What you are asked to do: Output exactly the lines below, starting with the line that has "X148620000Y-105730000D03*" and going on through the line that has "X107630000Y-92740000D03*", both included, and no other lines.

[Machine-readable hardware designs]
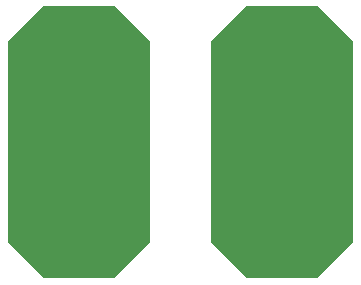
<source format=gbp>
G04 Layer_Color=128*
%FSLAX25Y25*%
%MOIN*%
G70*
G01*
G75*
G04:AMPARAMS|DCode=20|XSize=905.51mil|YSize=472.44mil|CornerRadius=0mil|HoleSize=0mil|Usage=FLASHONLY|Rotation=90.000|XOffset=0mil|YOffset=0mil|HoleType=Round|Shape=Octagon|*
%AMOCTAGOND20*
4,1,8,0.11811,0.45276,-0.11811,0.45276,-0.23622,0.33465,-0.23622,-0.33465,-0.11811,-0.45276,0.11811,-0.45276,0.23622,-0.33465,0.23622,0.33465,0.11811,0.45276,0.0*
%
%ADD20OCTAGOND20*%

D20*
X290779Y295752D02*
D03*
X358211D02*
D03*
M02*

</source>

* * *

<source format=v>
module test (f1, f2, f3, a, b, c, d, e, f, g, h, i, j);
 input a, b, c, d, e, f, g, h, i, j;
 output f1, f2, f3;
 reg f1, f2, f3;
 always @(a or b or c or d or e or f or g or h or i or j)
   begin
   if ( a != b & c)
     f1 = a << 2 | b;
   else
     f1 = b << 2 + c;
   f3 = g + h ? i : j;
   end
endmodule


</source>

...

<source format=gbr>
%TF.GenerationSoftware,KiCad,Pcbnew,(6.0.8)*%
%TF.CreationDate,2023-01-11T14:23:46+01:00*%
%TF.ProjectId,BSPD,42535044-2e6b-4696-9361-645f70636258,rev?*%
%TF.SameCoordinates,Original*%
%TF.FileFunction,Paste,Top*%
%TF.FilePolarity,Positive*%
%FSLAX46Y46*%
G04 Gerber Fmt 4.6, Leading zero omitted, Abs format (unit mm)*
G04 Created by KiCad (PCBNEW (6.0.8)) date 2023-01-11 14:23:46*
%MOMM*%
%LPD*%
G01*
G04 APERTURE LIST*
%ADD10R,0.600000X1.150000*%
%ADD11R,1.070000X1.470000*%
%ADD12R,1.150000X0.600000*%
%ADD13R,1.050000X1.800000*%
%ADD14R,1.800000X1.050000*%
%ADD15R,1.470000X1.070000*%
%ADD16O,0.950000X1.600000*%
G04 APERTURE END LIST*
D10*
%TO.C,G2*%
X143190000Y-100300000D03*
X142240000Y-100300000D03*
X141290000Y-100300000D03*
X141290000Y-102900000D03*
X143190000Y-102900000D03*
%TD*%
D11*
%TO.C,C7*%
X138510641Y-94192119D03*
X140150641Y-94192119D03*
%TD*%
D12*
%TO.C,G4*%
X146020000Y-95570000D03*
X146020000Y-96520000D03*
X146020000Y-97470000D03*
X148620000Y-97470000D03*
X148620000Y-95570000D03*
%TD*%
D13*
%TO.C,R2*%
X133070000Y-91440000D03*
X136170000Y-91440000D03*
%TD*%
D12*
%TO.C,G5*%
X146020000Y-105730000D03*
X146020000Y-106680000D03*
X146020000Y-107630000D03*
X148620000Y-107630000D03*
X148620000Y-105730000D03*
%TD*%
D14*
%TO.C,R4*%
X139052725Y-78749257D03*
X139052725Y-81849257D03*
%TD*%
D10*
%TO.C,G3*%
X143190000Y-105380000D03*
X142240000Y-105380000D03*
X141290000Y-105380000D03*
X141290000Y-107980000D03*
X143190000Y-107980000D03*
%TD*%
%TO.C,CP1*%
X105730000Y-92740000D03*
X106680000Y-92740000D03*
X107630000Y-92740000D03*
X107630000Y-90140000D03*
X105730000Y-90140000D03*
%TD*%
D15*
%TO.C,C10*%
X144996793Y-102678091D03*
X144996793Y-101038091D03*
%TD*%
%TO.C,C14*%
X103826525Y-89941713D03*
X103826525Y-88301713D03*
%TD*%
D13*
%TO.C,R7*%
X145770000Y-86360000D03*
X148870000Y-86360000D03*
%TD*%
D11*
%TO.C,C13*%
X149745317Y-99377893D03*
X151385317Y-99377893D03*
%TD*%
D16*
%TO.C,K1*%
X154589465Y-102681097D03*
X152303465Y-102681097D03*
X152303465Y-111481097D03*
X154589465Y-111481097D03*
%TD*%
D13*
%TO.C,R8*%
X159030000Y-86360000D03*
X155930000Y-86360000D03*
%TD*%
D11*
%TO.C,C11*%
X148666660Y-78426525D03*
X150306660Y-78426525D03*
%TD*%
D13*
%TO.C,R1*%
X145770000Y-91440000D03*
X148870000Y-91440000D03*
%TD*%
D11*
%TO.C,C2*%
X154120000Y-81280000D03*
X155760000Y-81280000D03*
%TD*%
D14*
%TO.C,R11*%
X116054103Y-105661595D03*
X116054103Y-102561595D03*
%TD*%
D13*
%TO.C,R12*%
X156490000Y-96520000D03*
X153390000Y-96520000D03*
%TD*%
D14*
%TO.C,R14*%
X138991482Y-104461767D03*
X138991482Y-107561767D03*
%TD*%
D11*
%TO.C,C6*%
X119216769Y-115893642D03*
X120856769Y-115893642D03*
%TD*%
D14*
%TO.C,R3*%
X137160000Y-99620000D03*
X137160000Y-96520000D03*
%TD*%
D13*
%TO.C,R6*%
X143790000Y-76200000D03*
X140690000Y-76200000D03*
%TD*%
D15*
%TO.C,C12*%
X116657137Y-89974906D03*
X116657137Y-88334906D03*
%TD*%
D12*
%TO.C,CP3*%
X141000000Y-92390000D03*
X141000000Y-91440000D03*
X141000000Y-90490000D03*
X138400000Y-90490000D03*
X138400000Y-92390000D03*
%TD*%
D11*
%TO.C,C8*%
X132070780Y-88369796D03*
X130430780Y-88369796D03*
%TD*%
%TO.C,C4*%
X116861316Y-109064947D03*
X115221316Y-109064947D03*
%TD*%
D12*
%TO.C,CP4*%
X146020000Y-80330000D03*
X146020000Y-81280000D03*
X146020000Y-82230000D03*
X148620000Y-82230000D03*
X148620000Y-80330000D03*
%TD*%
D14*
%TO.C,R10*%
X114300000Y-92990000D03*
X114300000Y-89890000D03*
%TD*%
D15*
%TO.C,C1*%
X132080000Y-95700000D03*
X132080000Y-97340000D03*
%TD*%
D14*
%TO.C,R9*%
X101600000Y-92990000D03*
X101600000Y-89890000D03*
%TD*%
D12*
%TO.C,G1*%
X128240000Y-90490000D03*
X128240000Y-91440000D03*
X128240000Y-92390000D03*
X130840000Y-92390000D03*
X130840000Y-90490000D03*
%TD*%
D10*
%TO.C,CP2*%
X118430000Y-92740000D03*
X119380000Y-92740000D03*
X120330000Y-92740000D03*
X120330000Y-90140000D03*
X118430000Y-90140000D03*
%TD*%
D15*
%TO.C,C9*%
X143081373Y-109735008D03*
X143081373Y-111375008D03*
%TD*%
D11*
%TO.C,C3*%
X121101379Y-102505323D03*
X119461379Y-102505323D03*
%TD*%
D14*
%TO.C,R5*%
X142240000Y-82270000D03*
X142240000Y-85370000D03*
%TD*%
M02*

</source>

Task solution:
X148620000Y-105730000D03*
%TD*%
D14*
%TO.C,R4*%
X139052725Y-78749257D03*
X139052725Y-81849257D03*
%TD*%
D10*
%TO.C,G3*%
X143190000Y-105380000D03*
X142240000Y-105380000D03*
X141290000Y-105380000D03*
X141290000Y-107980000D03*
X143190000Y-107980000D03*
%TD*%
%TO.C,CP1*%
X105730000Y-92740000D03*
X106680000Y-92740000D03*
X107630000Y-92740000D03*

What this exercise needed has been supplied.